Вчера вечером он еще цеплялся за какую-то едва приметную тропинку, а теперь брел наугад, предчувствуя, что двенадцать километров, о которых говорила старуха, уже растянулись для него во все двадцать пять. Впрочем, когда-нибудь этот проклятый лес все же кончится. Должно же на его пути встретиться село, ну хоть хуторок какой-нибудь захудалый, хоть какая-то живая душа, пусть даже вражья…
Время от времени он останавливался и приваливался плечом к стволу дерева или повисал на низкой ветке, чтобы передохнуть. Сесть уже не решался — боялся, что не хватит сил подняться.
«Выбраться из стольких передряг, чтобы достаться на ужин отощавшему волку! Нет, это несправедливо! Вся война — сплошная несправедливость. Но это уже последняя грань…»
В одной из лесных долин Крамарчук набрел на небольшой ручеек, который сочился из родника, надежно спрятавшегося под плоской, позеленевшей от мха каменной глыбой. Утолил жажду и почувствовал, что дальше идти он уже не в состоянии: нужно хоть немного поспать. Забравшись в густой ельник, Николай устроил себе постель из еловых веток и лег на спину, положив рядом пистолет и прижав к груди пахнущий смазкой автомат. Сырые ветки приятно холодили пышащее жаром тело, а солнечные лучи, проникавшие сквозь крону молодой ели, теперь уже не обжигали его лицо, а казались теплыми и ласковыми. И птицы… Птицы пели сейчас только ему одному.
Давно пора было уснуть, но взбудораженная память услужливо возрождала эпизоды последнего боя.
* * *Тогда их, разведчиков, еще было шестеро. И возвращались они в лагерь в радостном возбуждении: наконец-то засада, уже третья в течение недели, удалась. Они забросали гранатами выехавшие из крепости машины и потом несколько минут обстреливали покореженный транспорт из автоматов, пока на помощь троим уцелевшим немцам не подоспела охрана появившейся вблизи автоколонны. Судя по всему, двенадцать-тринадцать солдат, которые ехали в машине вслед за «фюрер-пропаганд-машинен» Штубера — это все, что оставалось от его группы.
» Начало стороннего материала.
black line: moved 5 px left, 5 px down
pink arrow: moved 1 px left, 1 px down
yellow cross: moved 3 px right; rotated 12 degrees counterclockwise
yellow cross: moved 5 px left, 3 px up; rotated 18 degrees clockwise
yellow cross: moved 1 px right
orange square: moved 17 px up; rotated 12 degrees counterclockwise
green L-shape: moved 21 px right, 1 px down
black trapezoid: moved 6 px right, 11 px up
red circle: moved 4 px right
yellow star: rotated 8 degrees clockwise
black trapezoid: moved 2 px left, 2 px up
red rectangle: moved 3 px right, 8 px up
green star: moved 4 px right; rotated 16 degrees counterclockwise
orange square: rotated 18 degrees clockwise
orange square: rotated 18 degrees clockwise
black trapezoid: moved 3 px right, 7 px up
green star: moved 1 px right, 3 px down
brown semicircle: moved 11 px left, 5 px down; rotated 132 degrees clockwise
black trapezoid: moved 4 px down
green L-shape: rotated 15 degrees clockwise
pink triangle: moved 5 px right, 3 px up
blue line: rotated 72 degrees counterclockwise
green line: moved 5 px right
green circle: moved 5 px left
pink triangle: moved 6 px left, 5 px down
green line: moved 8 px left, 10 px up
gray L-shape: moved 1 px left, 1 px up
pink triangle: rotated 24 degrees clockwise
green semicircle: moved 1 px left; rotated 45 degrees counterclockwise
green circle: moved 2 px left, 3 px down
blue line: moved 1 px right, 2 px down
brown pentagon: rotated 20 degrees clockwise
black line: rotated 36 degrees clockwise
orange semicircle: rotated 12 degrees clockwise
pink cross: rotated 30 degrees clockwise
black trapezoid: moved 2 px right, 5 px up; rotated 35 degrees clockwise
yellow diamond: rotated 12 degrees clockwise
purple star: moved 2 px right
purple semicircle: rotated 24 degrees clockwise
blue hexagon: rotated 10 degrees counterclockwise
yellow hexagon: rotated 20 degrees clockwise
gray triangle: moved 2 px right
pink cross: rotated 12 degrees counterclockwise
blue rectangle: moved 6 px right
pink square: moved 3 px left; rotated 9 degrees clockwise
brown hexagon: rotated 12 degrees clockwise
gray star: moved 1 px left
Так что теперь они могли спокойно доложить Беркуту, что спецкоманды «Рыцарей Черного леса» больше не существует.
За те трое суток, которые разведчики провели вне отряда, ночуя у одного из сельских подпольщиков, они узнали, что окрестные леса наводнены карателями, слышали, что оттуда днем и ночью доносилась стрельба, и даже видели, как в деревню въезжали машины с ранеными во время карательной экспедиции немцами и полицаями. Очевидно, и Штубер со своими головорезами направлялся на помощь карателям.